"""

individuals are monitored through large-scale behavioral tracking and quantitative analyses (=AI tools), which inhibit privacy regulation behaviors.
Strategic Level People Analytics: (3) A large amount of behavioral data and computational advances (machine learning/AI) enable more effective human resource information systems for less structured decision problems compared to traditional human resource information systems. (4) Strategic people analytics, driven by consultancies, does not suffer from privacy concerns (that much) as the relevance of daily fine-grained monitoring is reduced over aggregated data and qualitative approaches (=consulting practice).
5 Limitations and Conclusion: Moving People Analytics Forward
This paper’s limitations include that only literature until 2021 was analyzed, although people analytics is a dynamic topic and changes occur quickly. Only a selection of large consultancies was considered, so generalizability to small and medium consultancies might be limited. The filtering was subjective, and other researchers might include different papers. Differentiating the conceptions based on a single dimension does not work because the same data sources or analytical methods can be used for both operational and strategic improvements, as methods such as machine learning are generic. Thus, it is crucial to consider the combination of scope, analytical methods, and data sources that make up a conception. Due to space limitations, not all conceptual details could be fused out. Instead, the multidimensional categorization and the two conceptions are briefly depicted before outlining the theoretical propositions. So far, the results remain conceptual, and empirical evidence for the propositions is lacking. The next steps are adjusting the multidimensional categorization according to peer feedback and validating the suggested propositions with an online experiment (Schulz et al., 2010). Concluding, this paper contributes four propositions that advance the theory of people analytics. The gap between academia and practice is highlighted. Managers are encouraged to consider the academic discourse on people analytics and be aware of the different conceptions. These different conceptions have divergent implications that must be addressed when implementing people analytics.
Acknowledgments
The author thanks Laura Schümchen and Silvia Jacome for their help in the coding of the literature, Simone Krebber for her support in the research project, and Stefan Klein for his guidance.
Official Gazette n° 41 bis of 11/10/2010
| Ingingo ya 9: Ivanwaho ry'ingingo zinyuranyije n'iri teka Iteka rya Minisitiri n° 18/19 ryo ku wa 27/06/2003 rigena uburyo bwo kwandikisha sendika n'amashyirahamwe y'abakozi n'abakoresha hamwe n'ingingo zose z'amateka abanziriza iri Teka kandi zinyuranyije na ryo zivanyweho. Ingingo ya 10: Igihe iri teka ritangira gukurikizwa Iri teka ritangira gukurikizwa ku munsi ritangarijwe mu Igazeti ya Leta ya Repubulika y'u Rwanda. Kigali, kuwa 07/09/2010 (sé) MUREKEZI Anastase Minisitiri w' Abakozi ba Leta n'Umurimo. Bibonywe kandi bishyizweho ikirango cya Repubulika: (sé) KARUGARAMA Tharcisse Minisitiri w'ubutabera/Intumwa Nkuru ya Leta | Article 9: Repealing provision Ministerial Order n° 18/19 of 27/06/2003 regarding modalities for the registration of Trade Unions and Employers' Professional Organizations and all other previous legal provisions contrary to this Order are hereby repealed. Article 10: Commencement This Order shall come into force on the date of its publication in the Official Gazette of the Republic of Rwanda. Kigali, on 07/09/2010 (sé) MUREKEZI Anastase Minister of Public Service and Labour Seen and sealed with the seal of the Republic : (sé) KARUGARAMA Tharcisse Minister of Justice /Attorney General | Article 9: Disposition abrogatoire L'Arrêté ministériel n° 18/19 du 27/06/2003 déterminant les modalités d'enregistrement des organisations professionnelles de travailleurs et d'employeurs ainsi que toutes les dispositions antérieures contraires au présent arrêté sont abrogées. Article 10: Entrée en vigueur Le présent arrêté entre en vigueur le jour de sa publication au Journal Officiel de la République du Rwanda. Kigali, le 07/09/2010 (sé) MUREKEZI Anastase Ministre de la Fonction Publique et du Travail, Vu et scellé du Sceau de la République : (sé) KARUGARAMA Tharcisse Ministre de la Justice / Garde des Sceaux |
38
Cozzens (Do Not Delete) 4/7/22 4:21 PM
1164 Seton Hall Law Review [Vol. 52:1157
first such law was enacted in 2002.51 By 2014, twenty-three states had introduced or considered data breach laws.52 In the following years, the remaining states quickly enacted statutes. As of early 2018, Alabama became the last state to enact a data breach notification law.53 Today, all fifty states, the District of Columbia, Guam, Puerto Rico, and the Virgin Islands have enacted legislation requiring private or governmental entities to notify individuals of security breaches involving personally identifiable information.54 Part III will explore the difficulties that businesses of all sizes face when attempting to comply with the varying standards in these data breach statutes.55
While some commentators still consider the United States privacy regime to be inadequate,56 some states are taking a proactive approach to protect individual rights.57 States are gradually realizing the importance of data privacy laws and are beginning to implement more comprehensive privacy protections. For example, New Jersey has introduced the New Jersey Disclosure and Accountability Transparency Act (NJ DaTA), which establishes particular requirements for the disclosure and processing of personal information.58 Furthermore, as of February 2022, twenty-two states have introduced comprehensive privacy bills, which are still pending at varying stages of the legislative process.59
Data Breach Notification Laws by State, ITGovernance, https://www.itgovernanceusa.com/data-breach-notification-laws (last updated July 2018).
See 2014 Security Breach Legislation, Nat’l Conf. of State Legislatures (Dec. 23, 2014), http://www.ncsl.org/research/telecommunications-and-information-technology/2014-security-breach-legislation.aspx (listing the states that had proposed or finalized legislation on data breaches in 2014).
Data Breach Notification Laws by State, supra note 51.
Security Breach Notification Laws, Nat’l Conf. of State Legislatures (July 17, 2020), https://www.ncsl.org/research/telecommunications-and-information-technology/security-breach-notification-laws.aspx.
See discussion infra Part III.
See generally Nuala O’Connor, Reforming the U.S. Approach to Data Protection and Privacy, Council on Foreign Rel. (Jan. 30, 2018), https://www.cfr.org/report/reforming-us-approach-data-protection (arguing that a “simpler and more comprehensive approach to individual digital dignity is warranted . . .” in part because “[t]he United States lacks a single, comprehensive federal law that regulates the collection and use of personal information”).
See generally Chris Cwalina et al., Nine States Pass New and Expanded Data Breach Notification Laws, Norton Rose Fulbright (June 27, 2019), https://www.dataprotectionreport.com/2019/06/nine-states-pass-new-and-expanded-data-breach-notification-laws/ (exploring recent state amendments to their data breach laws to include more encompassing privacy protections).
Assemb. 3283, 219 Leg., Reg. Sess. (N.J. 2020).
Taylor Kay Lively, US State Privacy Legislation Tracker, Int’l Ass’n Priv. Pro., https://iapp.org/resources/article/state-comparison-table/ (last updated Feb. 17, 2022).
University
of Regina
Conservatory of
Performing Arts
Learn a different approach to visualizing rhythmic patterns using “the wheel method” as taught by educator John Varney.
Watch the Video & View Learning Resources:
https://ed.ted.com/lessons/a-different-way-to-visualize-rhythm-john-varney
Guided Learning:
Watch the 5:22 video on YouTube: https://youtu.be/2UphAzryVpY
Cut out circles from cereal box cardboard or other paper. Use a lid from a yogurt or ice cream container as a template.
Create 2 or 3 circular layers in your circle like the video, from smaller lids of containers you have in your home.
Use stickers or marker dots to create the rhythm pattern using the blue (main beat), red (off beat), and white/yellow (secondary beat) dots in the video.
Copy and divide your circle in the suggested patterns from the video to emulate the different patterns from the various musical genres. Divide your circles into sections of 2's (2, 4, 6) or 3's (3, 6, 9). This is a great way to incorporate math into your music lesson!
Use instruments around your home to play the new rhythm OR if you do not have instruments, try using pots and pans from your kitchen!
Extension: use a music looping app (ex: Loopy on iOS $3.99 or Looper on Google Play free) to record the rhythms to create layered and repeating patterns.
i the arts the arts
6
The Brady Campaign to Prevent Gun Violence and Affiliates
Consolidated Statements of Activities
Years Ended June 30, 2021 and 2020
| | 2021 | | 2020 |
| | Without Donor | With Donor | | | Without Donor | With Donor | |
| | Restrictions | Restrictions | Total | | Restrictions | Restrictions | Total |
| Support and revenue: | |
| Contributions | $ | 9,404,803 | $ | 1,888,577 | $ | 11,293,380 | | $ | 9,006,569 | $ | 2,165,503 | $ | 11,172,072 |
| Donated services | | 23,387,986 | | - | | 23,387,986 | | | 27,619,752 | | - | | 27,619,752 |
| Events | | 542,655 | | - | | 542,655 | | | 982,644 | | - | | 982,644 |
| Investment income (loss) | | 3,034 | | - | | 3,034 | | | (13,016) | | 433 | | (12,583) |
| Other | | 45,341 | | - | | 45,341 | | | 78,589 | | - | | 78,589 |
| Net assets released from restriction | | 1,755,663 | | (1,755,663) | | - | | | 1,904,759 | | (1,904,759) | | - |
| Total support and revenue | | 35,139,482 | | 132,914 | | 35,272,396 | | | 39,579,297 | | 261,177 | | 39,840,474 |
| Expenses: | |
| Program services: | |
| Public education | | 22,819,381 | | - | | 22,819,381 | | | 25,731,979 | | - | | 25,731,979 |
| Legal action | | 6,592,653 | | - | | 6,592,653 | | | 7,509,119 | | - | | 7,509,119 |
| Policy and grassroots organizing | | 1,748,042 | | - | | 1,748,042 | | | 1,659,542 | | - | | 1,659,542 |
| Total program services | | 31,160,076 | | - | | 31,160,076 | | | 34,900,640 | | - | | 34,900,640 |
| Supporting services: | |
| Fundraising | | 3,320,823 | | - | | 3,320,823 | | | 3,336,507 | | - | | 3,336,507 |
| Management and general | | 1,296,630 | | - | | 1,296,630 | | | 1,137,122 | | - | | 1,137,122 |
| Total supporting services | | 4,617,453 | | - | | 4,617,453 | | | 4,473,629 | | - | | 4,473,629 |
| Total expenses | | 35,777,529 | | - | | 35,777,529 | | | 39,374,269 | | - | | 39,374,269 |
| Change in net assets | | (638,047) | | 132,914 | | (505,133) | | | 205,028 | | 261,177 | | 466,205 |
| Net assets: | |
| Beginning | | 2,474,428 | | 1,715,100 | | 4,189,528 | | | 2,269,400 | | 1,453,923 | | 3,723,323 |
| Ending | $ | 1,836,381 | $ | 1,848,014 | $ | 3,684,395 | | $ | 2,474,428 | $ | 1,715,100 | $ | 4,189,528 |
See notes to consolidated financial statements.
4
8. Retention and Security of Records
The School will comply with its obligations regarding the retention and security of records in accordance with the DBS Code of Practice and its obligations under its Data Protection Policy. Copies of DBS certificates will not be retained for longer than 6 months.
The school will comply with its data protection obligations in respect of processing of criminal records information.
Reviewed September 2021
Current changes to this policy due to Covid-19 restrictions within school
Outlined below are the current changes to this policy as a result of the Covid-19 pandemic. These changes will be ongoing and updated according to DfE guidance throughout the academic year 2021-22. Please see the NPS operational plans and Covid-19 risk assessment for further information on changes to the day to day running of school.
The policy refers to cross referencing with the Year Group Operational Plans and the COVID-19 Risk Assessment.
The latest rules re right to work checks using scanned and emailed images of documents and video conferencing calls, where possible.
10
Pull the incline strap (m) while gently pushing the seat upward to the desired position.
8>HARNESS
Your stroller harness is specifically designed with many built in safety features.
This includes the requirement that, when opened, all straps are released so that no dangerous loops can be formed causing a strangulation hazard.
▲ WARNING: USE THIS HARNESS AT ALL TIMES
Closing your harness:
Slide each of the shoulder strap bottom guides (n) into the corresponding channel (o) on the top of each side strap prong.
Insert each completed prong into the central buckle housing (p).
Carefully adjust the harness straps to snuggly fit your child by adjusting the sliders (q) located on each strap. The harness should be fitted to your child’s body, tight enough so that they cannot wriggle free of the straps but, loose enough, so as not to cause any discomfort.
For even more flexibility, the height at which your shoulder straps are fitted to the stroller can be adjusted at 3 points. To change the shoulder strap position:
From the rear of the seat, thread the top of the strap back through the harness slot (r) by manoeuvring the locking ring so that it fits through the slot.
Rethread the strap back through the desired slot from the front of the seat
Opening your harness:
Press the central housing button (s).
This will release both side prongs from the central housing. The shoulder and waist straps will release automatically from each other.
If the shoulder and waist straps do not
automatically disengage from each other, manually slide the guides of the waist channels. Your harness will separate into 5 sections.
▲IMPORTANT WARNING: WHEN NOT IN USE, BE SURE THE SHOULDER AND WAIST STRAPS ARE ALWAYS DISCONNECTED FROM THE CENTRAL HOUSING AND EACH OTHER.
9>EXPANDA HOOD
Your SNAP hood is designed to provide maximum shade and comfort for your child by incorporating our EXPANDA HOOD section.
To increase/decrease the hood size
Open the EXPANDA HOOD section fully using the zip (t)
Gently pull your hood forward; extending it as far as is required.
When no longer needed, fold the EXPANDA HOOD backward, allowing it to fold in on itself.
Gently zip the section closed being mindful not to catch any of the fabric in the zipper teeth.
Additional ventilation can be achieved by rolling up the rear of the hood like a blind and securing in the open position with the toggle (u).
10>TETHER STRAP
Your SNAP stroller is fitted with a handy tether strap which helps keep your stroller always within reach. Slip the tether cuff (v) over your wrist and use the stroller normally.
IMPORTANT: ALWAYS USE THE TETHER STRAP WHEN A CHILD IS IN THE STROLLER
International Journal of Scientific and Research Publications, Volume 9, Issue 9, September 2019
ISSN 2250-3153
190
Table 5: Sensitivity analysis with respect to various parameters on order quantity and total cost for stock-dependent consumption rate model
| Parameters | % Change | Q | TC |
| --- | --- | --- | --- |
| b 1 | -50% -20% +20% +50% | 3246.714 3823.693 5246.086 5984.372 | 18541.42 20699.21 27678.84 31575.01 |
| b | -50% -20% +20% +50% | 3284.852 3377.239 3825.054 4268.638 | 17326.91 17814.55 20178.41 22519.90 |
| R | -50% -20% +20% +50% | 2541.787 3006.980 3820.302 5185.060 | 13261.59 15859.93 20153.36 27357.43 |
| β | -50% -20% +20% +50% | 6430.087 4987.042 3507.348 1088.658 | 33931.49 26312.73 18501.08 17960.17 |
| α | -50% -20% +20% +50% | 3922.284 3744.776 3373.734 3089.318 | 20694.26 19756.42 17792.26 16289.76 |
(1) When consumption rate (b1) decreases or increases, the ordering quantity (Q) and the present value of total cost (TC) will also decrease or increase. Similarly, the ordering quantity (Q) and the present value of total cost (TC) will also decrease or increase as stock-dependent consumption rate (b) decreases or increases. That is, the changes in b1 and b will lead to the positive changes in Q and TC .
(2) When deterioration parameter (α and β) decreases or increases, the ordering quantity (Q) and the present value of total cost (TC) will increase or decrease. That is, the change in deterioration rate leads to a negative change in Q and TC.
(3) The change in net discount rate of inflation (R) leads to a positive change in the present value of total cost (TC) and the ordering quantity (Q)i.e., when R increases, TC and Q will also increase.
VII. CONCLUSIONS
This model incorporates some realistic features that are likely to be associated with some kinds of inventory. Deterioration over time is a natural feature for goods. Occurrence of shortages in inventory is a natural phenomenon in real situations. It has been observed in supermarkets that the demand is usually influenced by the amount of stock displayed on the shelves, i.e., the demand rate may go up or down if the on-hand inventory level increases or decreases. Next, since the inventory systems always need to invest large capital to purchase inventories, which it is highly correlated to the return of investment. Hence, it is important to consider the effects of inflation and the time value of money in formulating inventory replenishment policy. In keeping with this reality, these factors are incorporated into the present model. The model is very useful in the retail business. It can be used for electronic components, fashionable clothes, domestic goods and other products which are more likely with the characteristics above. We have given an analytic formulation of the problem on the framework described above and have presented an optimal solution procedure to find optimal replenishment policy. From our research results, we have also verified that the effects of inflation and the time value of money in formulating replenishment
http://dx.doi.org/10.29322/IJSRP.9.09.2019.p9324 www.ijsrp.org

"""

▸ Task to complete: Read the records above. Show each line that has the string "July".

▸ Answer space:
Data Breach Notification Laws by State, ITGovernance, https://www.itgovernanceusa.com/data-breach-notification-laws (last updated July 2018).
Security Breach Notification Laws, Nat’l Conf. of State Legislatures (July 17, 2020), https://www.ncsl.org/research/telecommunications-and-information-technology/security-breach-notification-laws.aspx.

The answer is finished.